**Extracted page text data**
════════
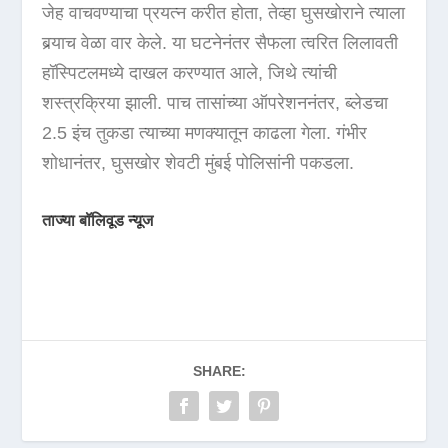
जेह वाचवण्याचा प्रयत्न करीत होता, तेव्हा घुसखोराने त्याला
बर्‍याच वेळा वार केले. या घटनेनंतर सैफला त्वरित लिलावती
हॉस्पिटलमध्ये दाखल करण्यात आले, जिथे त्यांची
शस्त्रक्रिया झाली. पाच तासांच्या ऑपरेशननंतर, ब्लेडचा
2.5 इंच तुकडा त्याच्या मणक्यातून काढला गेला. गंभीर
शोधानंतर, घुसखोर शेवटी मुंबई पोलिसांनी पकडला.
ताज्या बॉलिवूड न्यूज
SHARE:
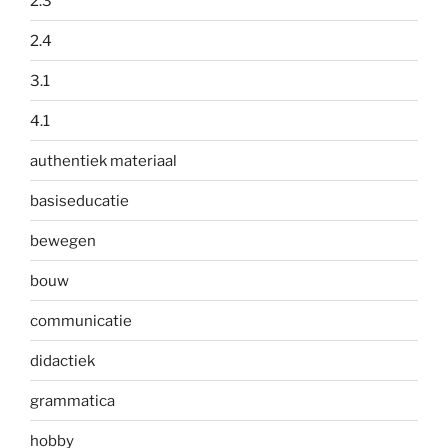
2.3
2.4
3.1
4.1
authentiek materiaal
basiseducatie
bewegen
bouw
communicatie
didactiek
grammatica
hobby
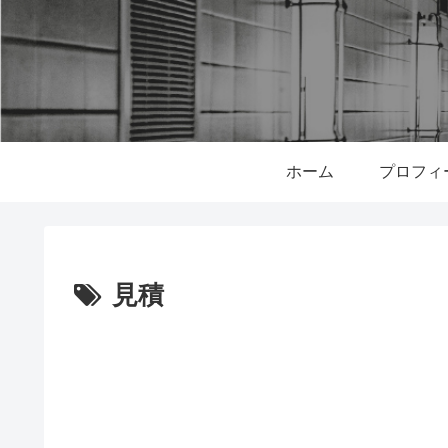
ホーム
プロフィ
見積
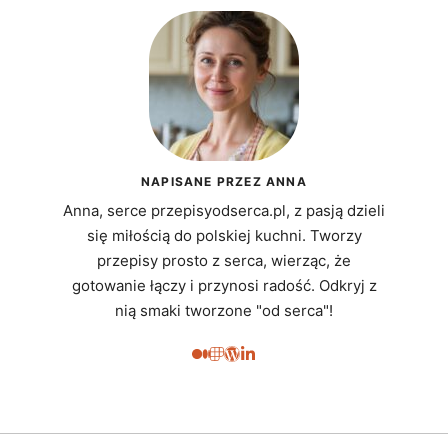
NAPISANE PRZEZ ANNA
Anna, serce przepisyodserca.pl, z pasją dzieli
się miłością do polskiej kuchni. Tworzy
przepisy prosto z serca, wierząc, że
gotowanie łączy i przynosi radość. Odkryj z
nią smaki tworzone "od serca"!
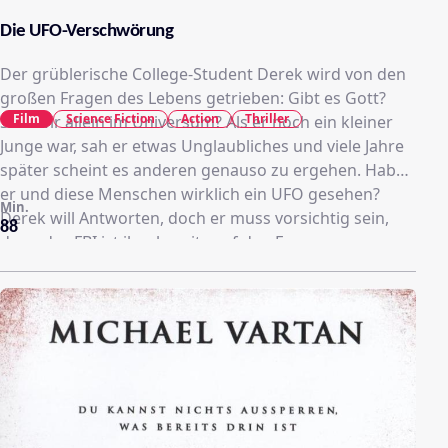
Die UFO-Verschwörung
Der grüblerische College-Student Derek wird von den
großen Fragen des Lebens getrieben: Gibt es Gott?
Film
Science Fiction
Action
Thriller
Sind wir allein im Universum? Als er noch ein kleiner
Junge war, sah er etwas Unglaubliches und viele Jahre
später scheint es anderen genauso zu ergehen. Haben
er und diese Menschen wirklich ein UFO gesehen?
Min.
Derek will Antworten, doch er muss vorsichtig sein,
88
denn das FBI ist ihm bereits auf den Fersen.
Unterstützung erhält er von seiner Freundin Natalie
und seiner Mathematikprofessorin Dr. Hendricks.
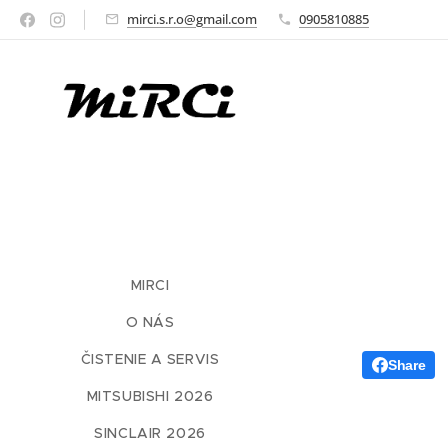
mirci.s.r.o@gmail.com
0905810885
MIRCI
O NÁS
ČISTENIE A SERVIS
Share
MITSUBISHI 2026
SINCLAIR 2026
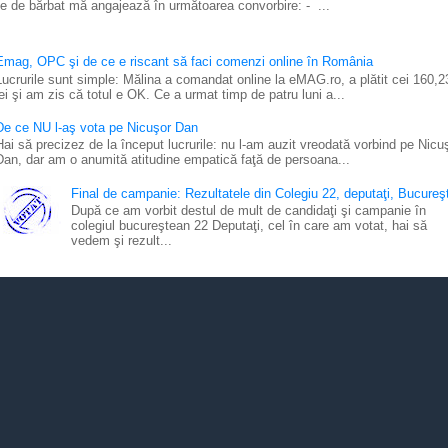
e de bărbat mă angajează în următoarea convorbire: - ...
Emag, OPC şi de ce e riscant să faci comenzi online în România
Lucrurile sunt simple: Mălina a comandat online la eMAG.ro, a plătit cei 160,2
lei şi am zis că totul e OK. Ce a urmat timp de patru luni a...
De ce NU l-aş vota pe Nicuşor Dan
Hai să precizez de la început lucrurile: nu l-am auzit vreodată vorbind pe Nicu
Dan, dar am o anumită atitudine empatică faţă de persoana...
Final de campanie: Rezultatele din Colegiu 22, deputaţi, Bucureşt
După ce am vorbit destul de mult de candidaţi şi campanie în
colegiul bucureştean 22 Deputaţi, cel în care am votat, hai să
vedem şi rezult...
════════
Show, from the records above, every line that includes "seiner".

Unterstützung erhält er von seiner Freundin Natalie
und seiner Mathematikprofessorin Dr. Hendricks.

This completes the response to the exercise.